Prior to the Liberal government’s release of the 2016 Budget last week, the real estate industry was on high alert for any indications of new moves to address housing affordability, which has been one of the current administration’s campaign promises last year—a vow that might not yet bear fruit in the near future, according to an observer.
In an analysis piece for MoneySense
, senior editor and licensed realtor Romana King looked at the impact of the “bail-in” regime introduced by the Budget, which fully shifts the risk from the taxpayers to the banks.
Quoting the Budget, King noted that this arrangement is “in line with international efforts to address the potential risks to the financial system and broader economy of institutions perceived as ‘too-big-to-fail’.”
King warned that this does not bode well for the current rates, since the added cost of the increased risk would be almost certainly passed on to the consumer.
“So, even though mortgage rates remain historically low, gone are the days of rock-bottom rates,” King wrote.

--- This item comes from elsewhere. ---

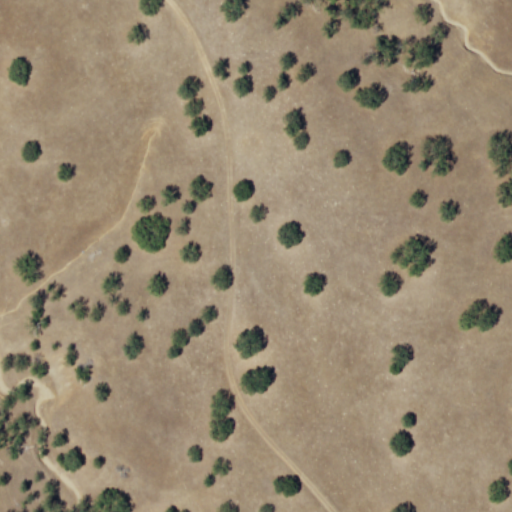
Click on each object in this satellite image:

“Home buyers will probably also see stricter rules when it comes to mortgage applications, as banks try to contend with this shift in who is responsible for a potentially failed loan,” she explained.

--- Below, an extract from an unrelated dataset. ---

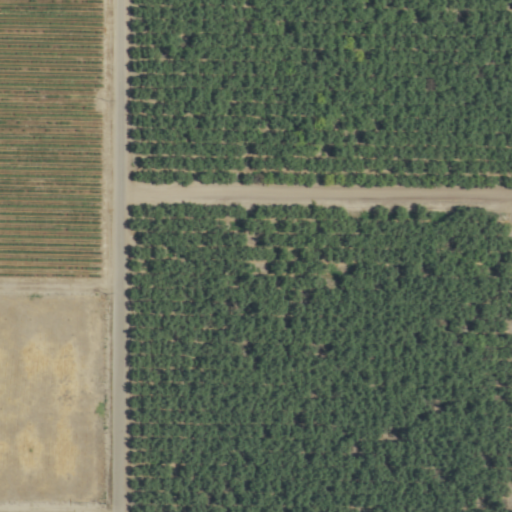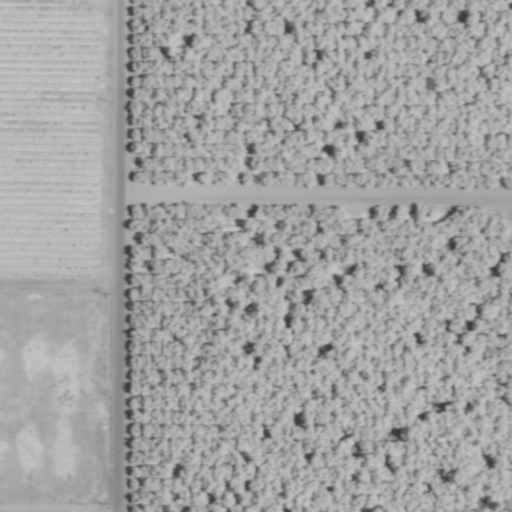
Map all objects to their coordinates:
crop: (255, 113)
road: (110, 255)
road: (55, 284)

“That will translate into tougher standards and could mean that buyers who are on fringes—those without good credit scores and credit utilization, those without full-time employment income, or those with higher debt ratios—may find it hard to qualify for a mortgage, never mind getting the best rates.”
King noted that the Budget was mum on increasing the capital gains inclusion rate. Speculators previously projected a significant increase from 50 per cent to 66.67 per cent, and even 75 per cent.